Dans le genre édifiant, Le Secret de Chanda partait sur des bases redoutables. Chanda, petite fille courage des townships sud-africains se cogne au mur de superstitions et de silence qui entourent le SIDA. Oliver Schmitz n’échappe pas au sirènes du pathos, mais il sait aussi que le cinéma est affaire d’espace plus que de kleenex. Son film est un film-gigogne, construit comme un emboîtement de pièges : maisons interdites aux voisins, cercueils, grillages. Chanda se débat au milieu d’un paysage de déni et de dissimulation, le film rendant ainsi palpable l’omerta sud-africaine autour du SIDA. Et si les joueurs du cru sont habités par la même vitalité que les acteurs du film, on a déjà une petite idée des vainqueurs de la Coupe du Monde.
« le secret de Chanda » :
C’est un film splendide et émouvant qui sort le 1er décembre, journée internationale de lutte contre le Sida….
C’est un message puissant invitant au refus de l’obscurantisme du mensonge.
C’est un appel au combat cohérent et solidaire contre cette maladie que nous devons, ensemble, enrayer et même terrasser.
« Le secret de Chanda »
film d’Oliver Schmitz
1er décembre 2010
Le silence et le non-dit….
Tout de suite, dès les premières minutes le spectateur est fasciné par les images souvent fabuleuses.
Ah ces visages expressifs que nous fait découvrir et aimer une caméra qui sait prendre son temps sans lasser le spectateur !
Chanda, pré adolescente africaine possède un visage grave, déterminé et superbement beau et attachant.

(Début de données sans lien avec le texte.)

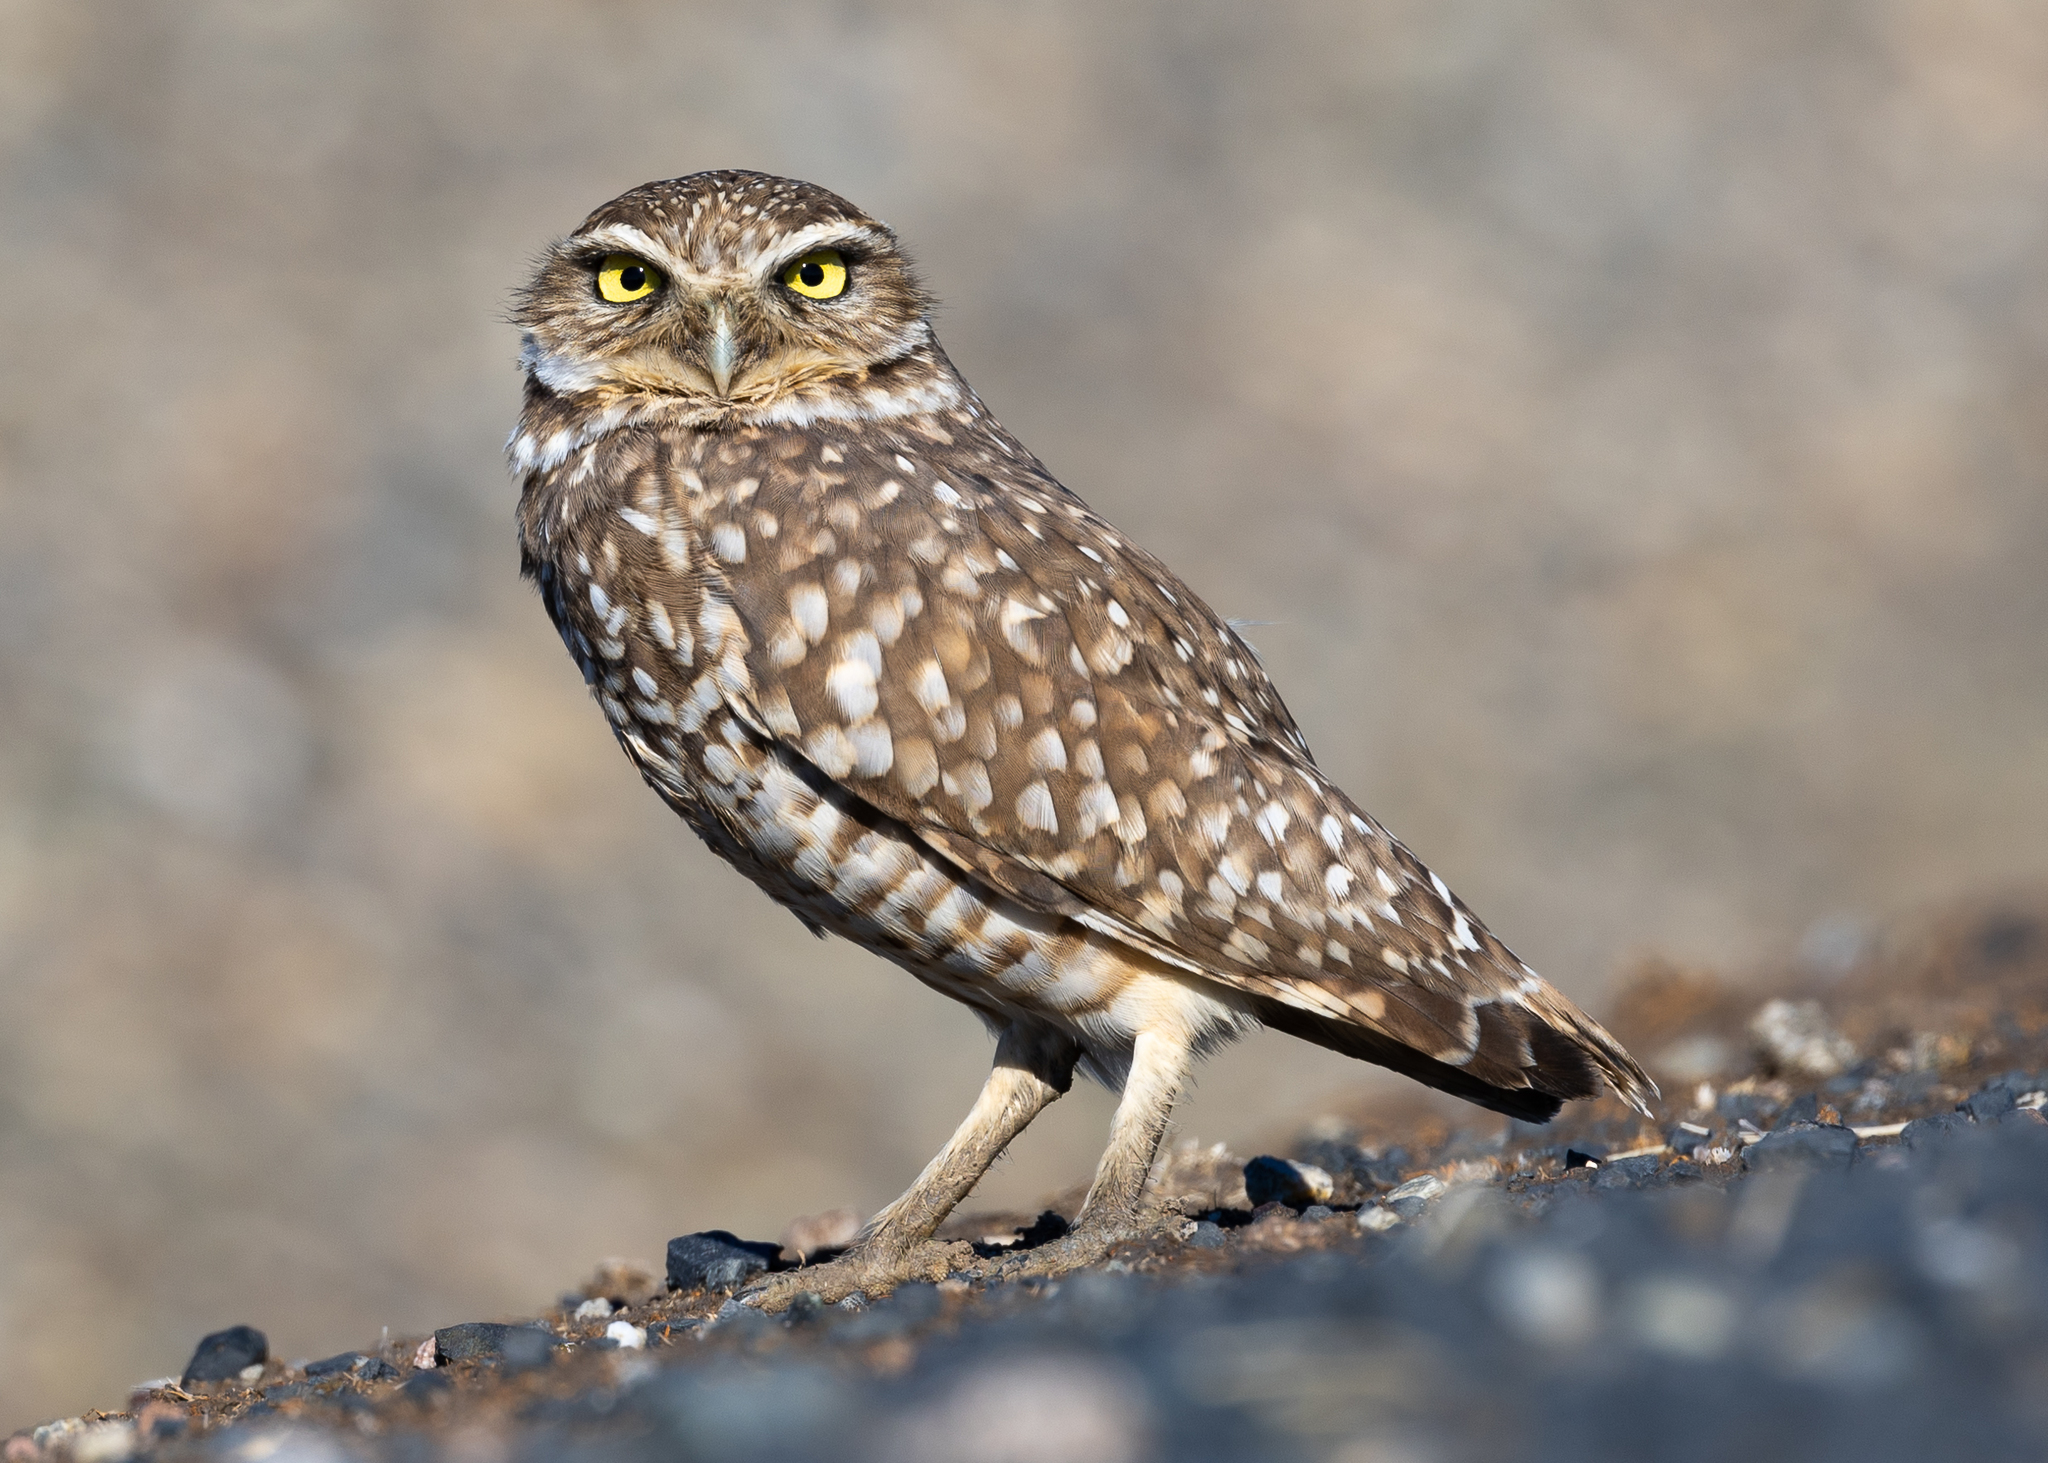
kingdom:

Si très vite elle prend en main le destin de sa famille, ce n’est pas pour pallier « l’incapacité » d’une mère« démissionnaire »
Oh non…
Cette femme qui a toujours affronté les situations difficiles avec force, continue à faire face jusqu’au moment où ses forces physiques l’abandonnent.

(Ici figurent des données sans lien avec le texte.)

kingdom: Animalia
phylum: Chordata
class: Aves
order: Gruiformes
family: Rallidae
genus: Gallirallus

Elle a su contre la volonté de sa famille vivre un amour impossible, élever sa fille puis les autres enfants nés de mariages successifs après la mort dramatique de son premier mari.

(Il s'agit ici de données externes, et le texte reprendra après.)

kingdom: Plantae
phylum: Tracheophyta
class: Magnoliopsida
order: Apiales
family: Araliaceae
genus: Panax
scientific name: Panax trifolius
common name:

Chanda va assurer la relève
Nous sommes en Afrique du sud dans le pays le plus contaminé par le sida.
C’est une maladie dont personne ne parle, c’est une malédiction qui frappe ceux qui ont fauté !?…Il ne faut pas toucher ceux qui sont atteints !
Oh l’obscurantisme….Cela se passe très loin de nous diraient certains…
Ils oublieraient vite l’histoire récente de la France, ce pays moderne où il y a 25 ans les malades du sida étaient si souvent « pestiférés »…
Ils oublieraient par là même qu’aujourd’hui le non dit existe encore dans cette belle France malgré les campagnes menées par des associations humanitaires et médicales.
Le livre d’Allan Stratton qui a inspiré le réalisateur m’a plu et profondément touché…
Avec le film, j’ai vécu un moment d’intense émotion , les cinéastes ayant donné à l’histoire une dimension dramatique et visuelle rarement égalée.
Les éducateurs, les enseignants, les militants familiaux disposent là d’une œuvre forte pouvant contribuer à une réflexion utile et passionnante autour des problématiques soulevées.
Cette leçon de force et de courage de Chanda constitue un appel en faveur de la levée des tabous afin de vaincre l’obscurantisme et d’enrayer cette maladie qui fait tant de dégâts ;
Vivement ce 1er décembre, date toute symbolique de la sortie de ce film que vous n’êtes pas prêts d’oublier.